A note on Mignosi's generalization of the \((3X+1)\)-problem (Q1893467)

Let \(\alpha,r\) be any real numbers with \(1<\alpha <2\) and define the function \(T_{\alpha, r}(n)\) for \(n\in \mathbb{N}\) by \([\alpha n+ r]\) if \(n\) is odd and by \({n\over 2}\) otherwise. The set of purely periodic points of \(T_{\alpha,r}\) under iteration is denoted \(L_{\alpha,r}\). The still open ``Collatz''-problem (or ``\(3x+1\)''- or ``Hasse''- or ``Syracuse''- or ``Kakutani''-problem) now reads as \(L_{3/2,1/2}= \{1, 2\}\) and for every \(n\in \mathbb{N}\) there is a \(k\in \mathbb{N}\), such that \(T^{(k)}_{3/2,1/2}(n)\in L_{3/2,1/2}\). For \((\alpha,r)= (\sqrt{2},1)\) and in some other cases F. Mignosi proved the following: Generalized \((3x+1)\)-conjecture. The set \(L_{\alpha,r}\) is always finite, and for every integer \(n\in \mathbb{Z}\) there is a \(k\in \mathbb{N}\), such that \(T^{(k)}_{\alpha,r}(n)\in L_{\alpha,r}\).

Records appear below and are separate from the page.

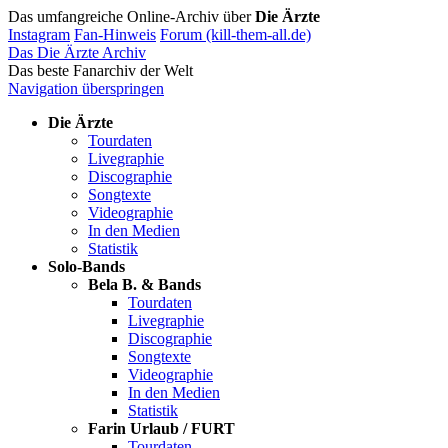
Das umfangreiche Online-Archiv über
Die Ärzte
Instagram
Fan-Hinweis
Forum (kill-them-all.de)
Das Die Ärzte Archiv
Das beste Fanarchiv der Welt
Navigation überspringen
Die Ärzte
Tourdaten
Livegraphie
Discographie
Songtexte
Videographie
In den Medien
Statistik
Solo-Bands
Bela B. & Bands
Tourdaten
Livegraphie
Discographie
Songtexte
Videographie
In den Medien
Statistik
Farin Urlaub / FURT
Tourdaten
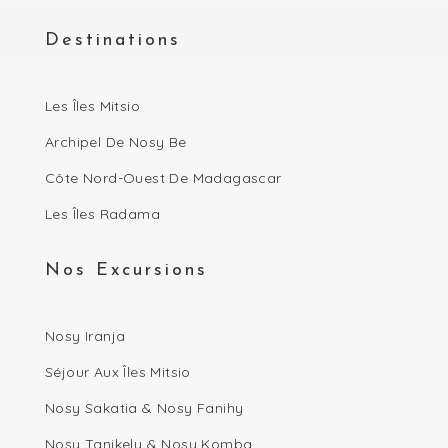
Destinations
Les Îles Mitsio
Archipel De Nosy Be
Côte Nord-Ouest De Madagascar
Les Îles Radama
Nos Excursions
Nosy Iranja
Séjour Aux Îles Mitsio
Nosy Sakatia & Nosy Fanihy
Nosy Tanikely & Nosy Komba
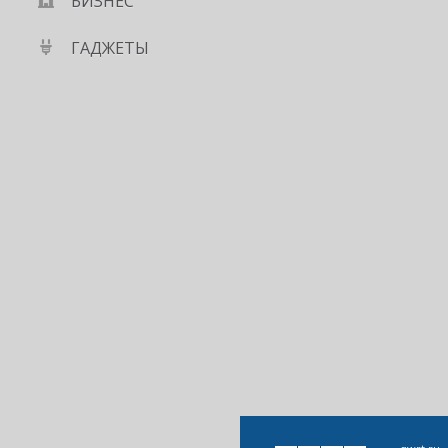
БИЗНЕС
ГАДЖЕТЫ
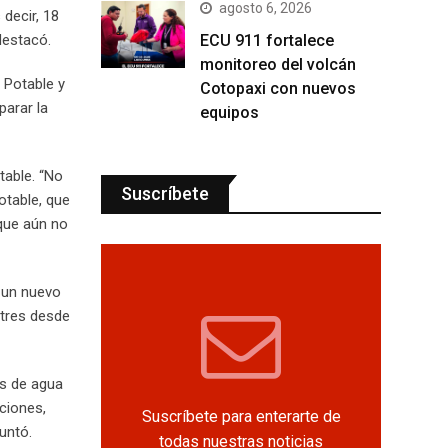
agosto 6, 2026
decir, 18
ECU 911 fortalece
destacó.
monitoreo del volcán
 Potable y
Cotopaxi con nuevos
parar la
equipos
table. “No
Suscríbete
otable, que
 que aún no
r un nuevo
stres desde
os de agua
aciones,
Suscríbete para enterarte de
untó.
todas nuestras noticias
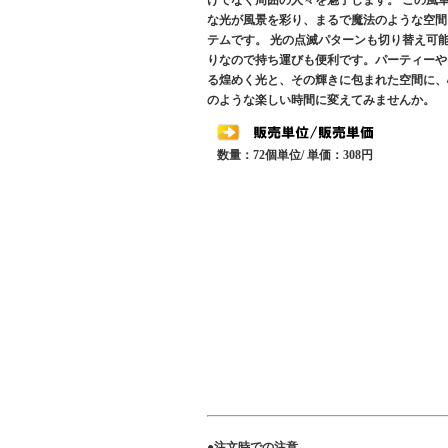
けでなく周囲の人々を魅了します。 この風
な光が風景を彩り、まるで魔法のような空間
テムです。 光の点滅パターンも切り替え可
りなので持ち運びも便利です。パーティーや
る煌めく光と、その輝きに包まれた空間に、
のような楽しい時間に変えてみませんか。
数量：72個単位/ 単価：308円
●注文時での注意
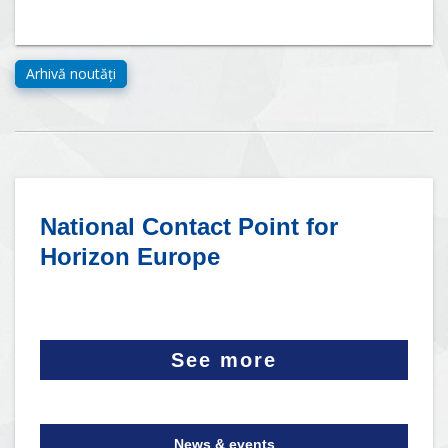
National Contact Point for
Horizon Europe
See more
News & events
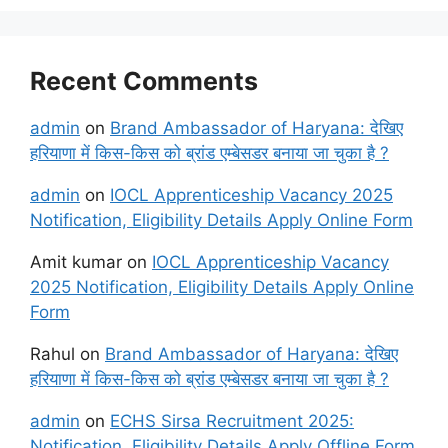
Recent Comments
admin
on
Brand Ambassador of Haryana: देखिए
हरियाणा में किस-किस को ब्रांड एम्बेसडर बनाया जा चुका है ?
admin
on
IOCL Apprenticeship Vacancy 2025
Notification, Eligibility Details Apply Online Form
Amit kumar
on
IOCL Apprenticeship Vacancy
2025 Notification, Eligibility Details Apply Online
Form
Rahul
on
Brand Ambassador of Haryana: देखिए
हरियाणा में किस-किस को ब्रांड एम्बेसडर बनाया जा चुका है ?
admin
on
ECHS Sirsa Recruitment 2025:
Notification, Eligibility Details Apply Offline Form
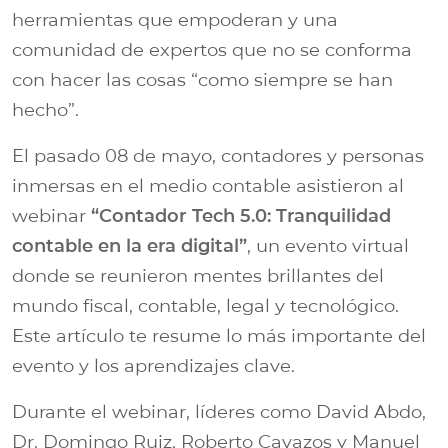
herramientas que empoderan y una
comunidad de expertos que no se conforma
con hacer las cosas “como siempre se han
hecho”.
El pasado 08 de mayo, contadores y personas
inmersas en el medio contable asistieron al
webinar
“Contador Tech 5.0: Tranquilidad
contable en la era digital”
, un evento virtual
donde se reunieron mentes brillantes del
mundo fiscal, contable, legal y tecnológico.
Este artículo te resume lo más importante del
evento y los aprendizajes clave.
Durante el webinar, líderes como David Abdo,
Dr. Domingo Ruiz, Roberto Cavazos y Manuel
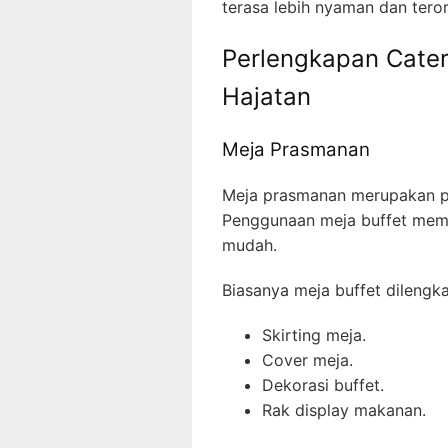
terasa lebih nyaman dan teror
Perlengkapan Cater
Hajatan
Meja Prasmanan
Meja prasmanan merupakan pe
Penggunaan meja buffet mem
mudah.
Biasanya meja buffet dilengk
Skirting meja.
Cover meja.
Dekorasi buffet.
Rak display makanan.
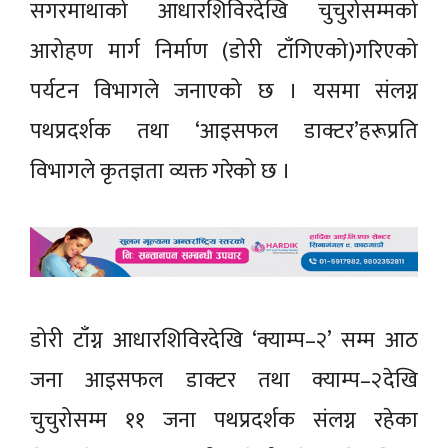
सगरमाथाको आधारशिविरदेखि चुचुरोसम्मको
आरोहण मार्ग निर्माण (डोरी टाँगिएको)गरिएको
पर्यटन विभागले जनाएको छ । यसमा संलग्न
पथप्रदर्शक तथा ‘आइसफल डाक्टर’हरूप्रति
विभागले कृतज्ञता व्यक्त गरेको छ ।
डोरी टाँग्न आधारशिविरदेखि ‘क्याम्प–२’ सम्म आठ
जना आइसफल डाक्टर तथा क्याम्प–२देखि
चुचुरोसम्म ११ जना पथप्रदर्शक संलग्न रहेका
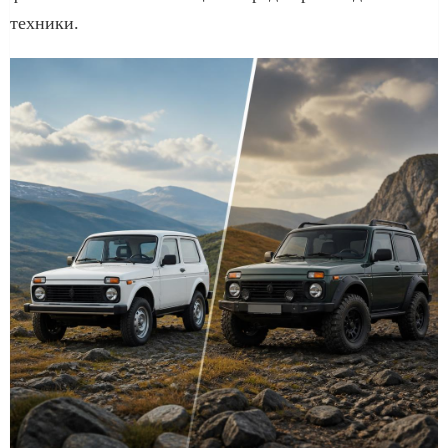
техники.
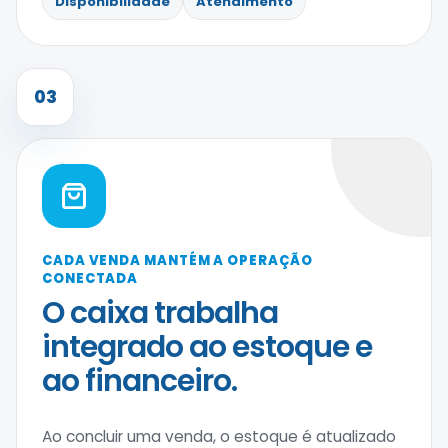
Disponibilidade
Atendimento
03
CADA VENDA MANTÉM A OPERAÇÃO
CONECTADA
O caixa trabalha
integrado ao estoque e
ao financeiro.
Ao concluir uma venda, o estoque é atualizado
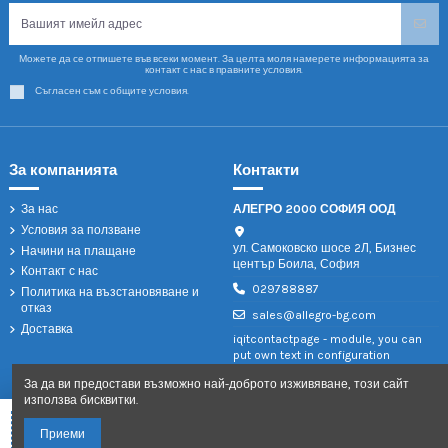
Можете да се отпишете във всеки момент. За целта моля намерете информацията за
контакт с нас в правните условия.
Съгласен съм с общите условия.
За компанията
Контакти
За нас
АЛЕГРО 2000 СОФИЯ ООД
Условия за ползване
ул. Самоковско шосе 2Л, Бизнес
Начини на плащане
център Боила, София
Контакт с нас
029788887
Политика на възстановяване и
отказ
sales@allegro-bg.com
Доставка
iqitcontactpage - module, you can
put own text in configuration
За да ви предостави възможно най-доброто изживяване, този сайт
използва бисквитки.
Добави в количката
Приеми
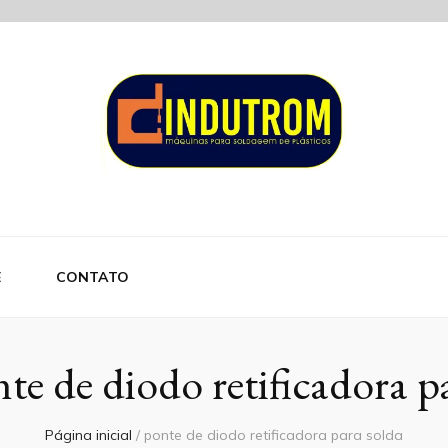
om
E
CONTATO
te de diodo retificadora p
Página inicial
/
ponte de diodo retificadora para solda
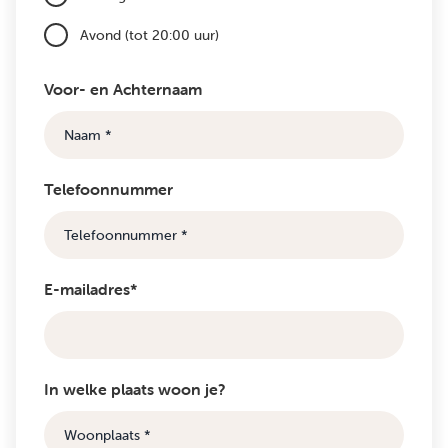
Avond (tot 20:00 uur)
Voor- en Achternaam
Telefoonnummer
E-mailadres*
In welke plaats woon je?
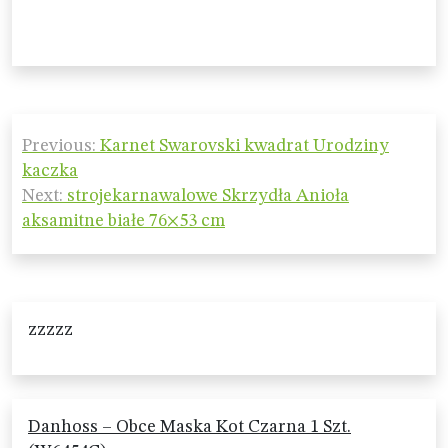
Nawigacja
Previous:
Karnet Swarovski kwadrat Urodziny
wpisu
kaczka
Next:
strojekarnawalowe Skrzydła Anioła
aksamitne białe 76×53 cm
zzzzz
Danhoss – Obce Maska Kot Czarna 1 Szt.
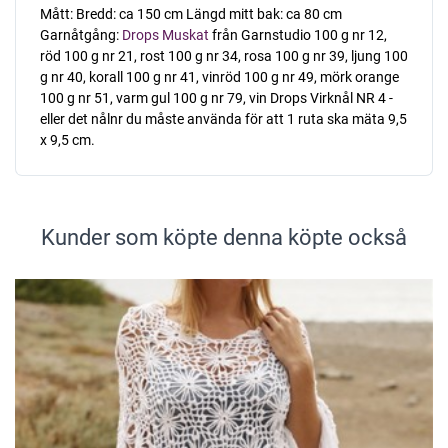
Mått: Bredd: ca 150 cm Längd mitt bak: ca 80 cm
Garnåtgång:
Drops Muskat
från Garnstudio 100 g nr 12,
röd 100 g nr 21, rost 100 g nr 34, rosa 100 g nr 39, ljung 100
g nr 40, korall 100 g nr 41, vinröd 100 g nr 49, mörk orange
100 g nr 51, varm gul 100 g nr 79, vin Drops Virknål NR 4 -
eller det nålnr du måste använda för att 1 ruta ska mäta 9,5
x 9,5 cm.
Kunder som köpte denna köpte också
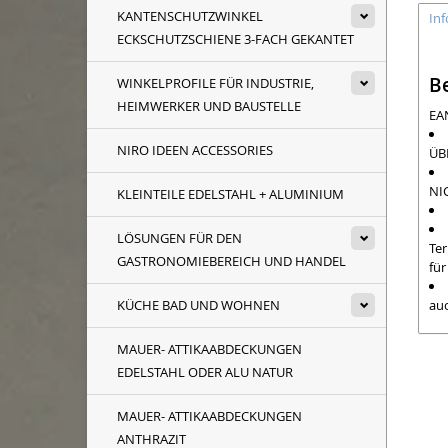
KANTENSCHUTZWINKEL
In
ECKSCHUTZSCHIENE 3-FACH GEKANTET
B
WINKELPROFILE FÜR INDUSTRIE,
HEIMWERKER UND BAUSTELLE
EA
NIRO IDEEN ACCESSORIES
ÜB
NI
KLEINTEILE EDELSTAHL + ALUMINIUM
LÖSUNGEN FÜR DEN
Ter
GASTRONOMIEBEREICH UND HANDEL
fü
auc
KÜCHE BAD UND WOHNEN
MAUER- ATTIKAABDECKUNGEN
LI
EDELSTAHL ODER ALU NATUR
Kle
(si
MAUER- ATTIKAABDECKUNGEN
nac
Bef
ANTHRAZIT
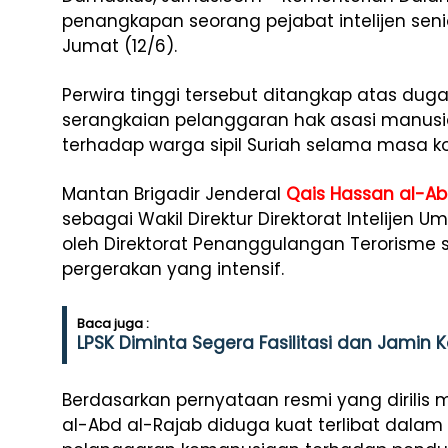
penangkapan seorang pejabat intelijen seni
Jumat (12/6).
Perwira tinggi tersebut ditangkap atas dug
serangkaian pelanggaran hak asasi manusi
terhadap warga sipil Suriah selama masa kon
Mantan Brigadir Jenderal
Qais Hassan al-Ab
sebagai Wakil Direktur Direktorat Intelijen
oleh Direktorat Penanggulangan Terorisme s
pergerakan yang intensif.
Baca juga :
LPSK Diminta Segera Fasilitasi dan Jamin 
Berdasarkan pernyataan resmi yang dirilis 
al-Abd al-Rajab diduga kuat terlibat dalam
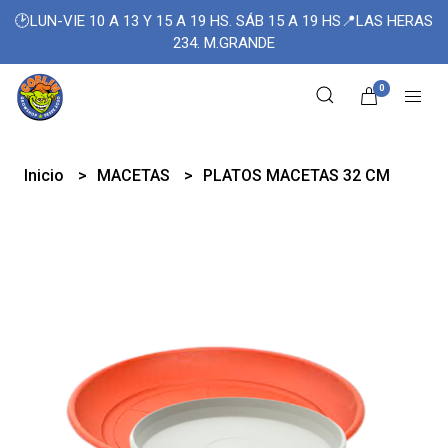
🕑LUN-VIE 10 A 13 Y 15 A 19 HS. SÁB 15 A 19 HS📍LAS HERAS
234. M.GRANDE
0
Inicio
MACETAS
PLATOS MACETAS 32 CM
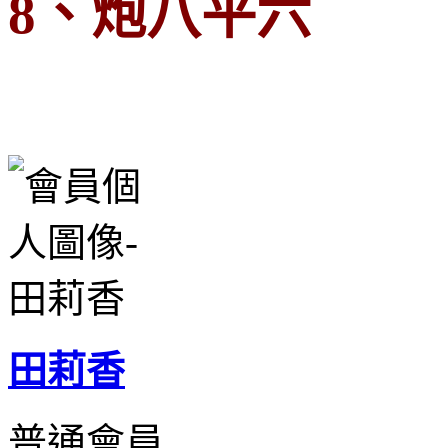
8、炮八平六
田莉香
普通會員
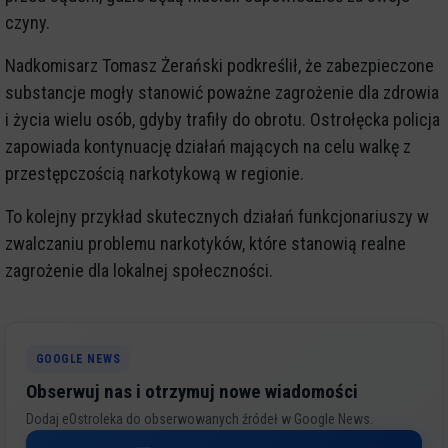
czyny.
Nadkomisarz Tomasz Żerański podkreślił, że zabezpieczone
substancje mogły stanowić poważne zagrożenie dla zdrowia
i życia wielu osób, gdyby trafiły do obrotu. Ostrołęcka policja
zapowiada kontynuację działań mających na celu walkę z
przestępczością narkotykową w regionie.
To kolejny przykład skutecznych działań funkcjonariuszy w
zwalczaniu problemu narkotyków, które stanowią realne
zagrożenie dla lokalnej społeczności.
GOOGLE NEWS
Obserwuj nas i otrzymuj nowe wiadomości
Dodaj eOstroleka do obserwowanych źródeł w Google News.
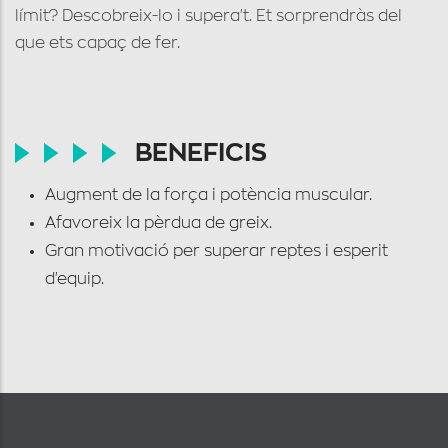
límit? Descobreix-lo i supera't. Et sorprendràs del
que ets capaç de fer.
BENEFICIS
Augment de la força i potència muscular.
Afavoreix la pèrdua de greix.
Gran motivació per superar reptes i esperit
d'equip.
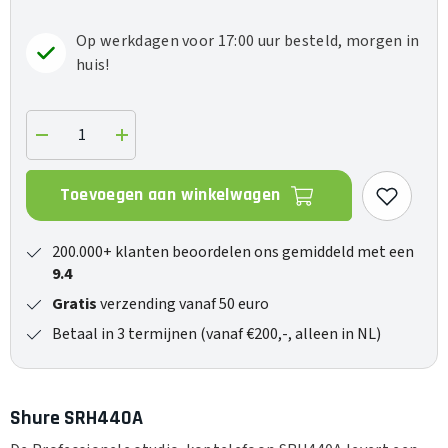
Op werkdagen voor 17:00 uur besteld, morgen in
huis!
Verlaag
Verhoog
de
de
hoeveelheid
hoeveelheid
voor
voor
Toevoegen aan winkelwagen
SRH440A
SRH440A
200.000+ klanten beoordelen ons gemiddeld met een
9.4
Gratis
verzending vanaf 50 euro
Betaal in 3 termijnen (vanaf €200,-, alleen in NL)
Shure SRH440A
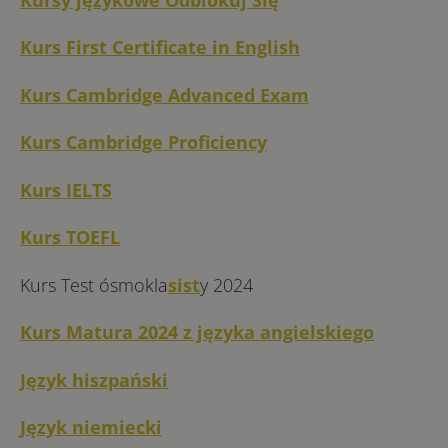
Kurs First Certificate in English
Kurs Cambridge Advanced Exam
Kurs Cambridge Proficiency
Kurs IELTS
Kurs TOEFL
Kurs Test ósmokla
sist
y 2024
Kurs Matura 2024 z języka angielskiego
Język hiszpański
Język niemiecki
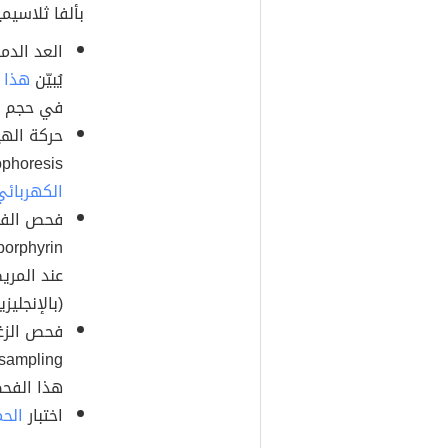
بألفا ثلاسيمي
يُبيّن
هذا ا
في حجم م
electrophoresis)، و
الكهربائي
عند المري
(بالإنجليزية: eficiency anemia
هذا الفحص
اختبار
الح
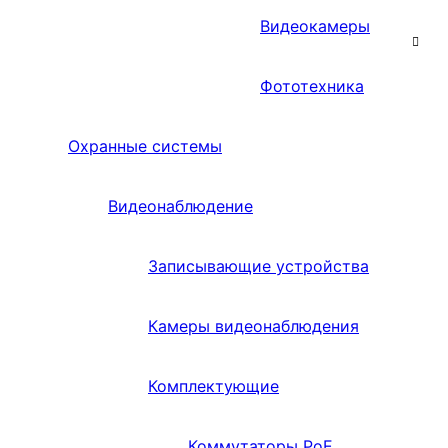
Видеокамеры
Фототехника
Охранные системы
Видеонаблюдение
Записывающие устройства
Камеры видеонаблюдения
Комплектующие
Коммутаторы PoE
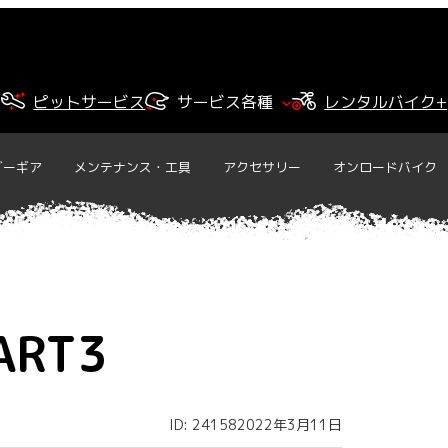
ピットサービス
サービス各種
レンタルバイク+
ダーギア
メンテナンス・工具
アクセサリー
オンロードバイク
RT3
ID: 24158
2022年3月11日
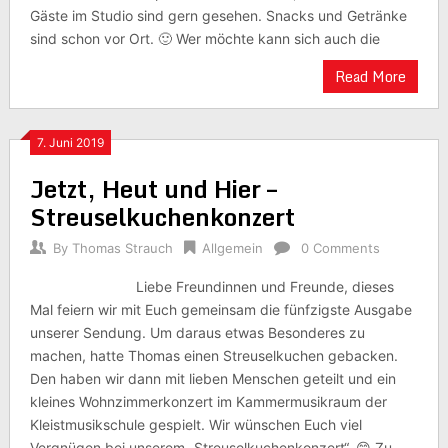
Gäste im Studio sind gern gesehen. Snacks und Getränke
sind schon vor Ort. 🙂 Wer möchte kann sich auch die
Read More
7. Juni 2019
Jetzt, Heut und Hier –
Streuselkuchenkonzert
By
Thomas Strauch
Allgemein
0 Comments
Liebe Freundinnen und Freunde, dieses
Mal feiern wir mit Euch gemeinsam die fünfzigste Ausgabe
unserer Sendung. Um daraus etwas Besonderes zu
machen, hatte Thomas einen Streuselkuchen gebacken.
Den haben wir dann mit lieben Menschen geteilt und ein
kleines Wohnzimmerkonzert im Kammermusikraum der
Kleistmusikschule gespielt. Wir wünschen Euch viel
Vergnügen bei unserem „Streuselkuchenkonzert“. 😊 Zu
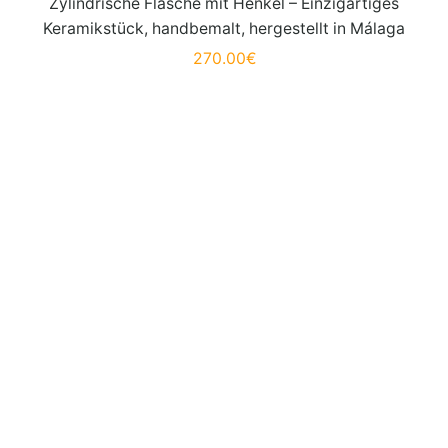
Zylindrische Flasche mit Henkel – Einzigartiges
Keramikstück, handbemalt, hergestellt in Málaga
270.00
€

In the note under review the author shows that this conjecture fails for \(n\) in a set of positive density \(S\) if \(\alpha\) is a Salem or a PV number, with some restriction on the pair \((\alpha,r)\) if \(\alpha> {3\over 2}\), more precisely, if \(n\in S\) then \(T_{\alpha,r}(n)\in S\) and \(T_{\alpha,r}(n)> n\).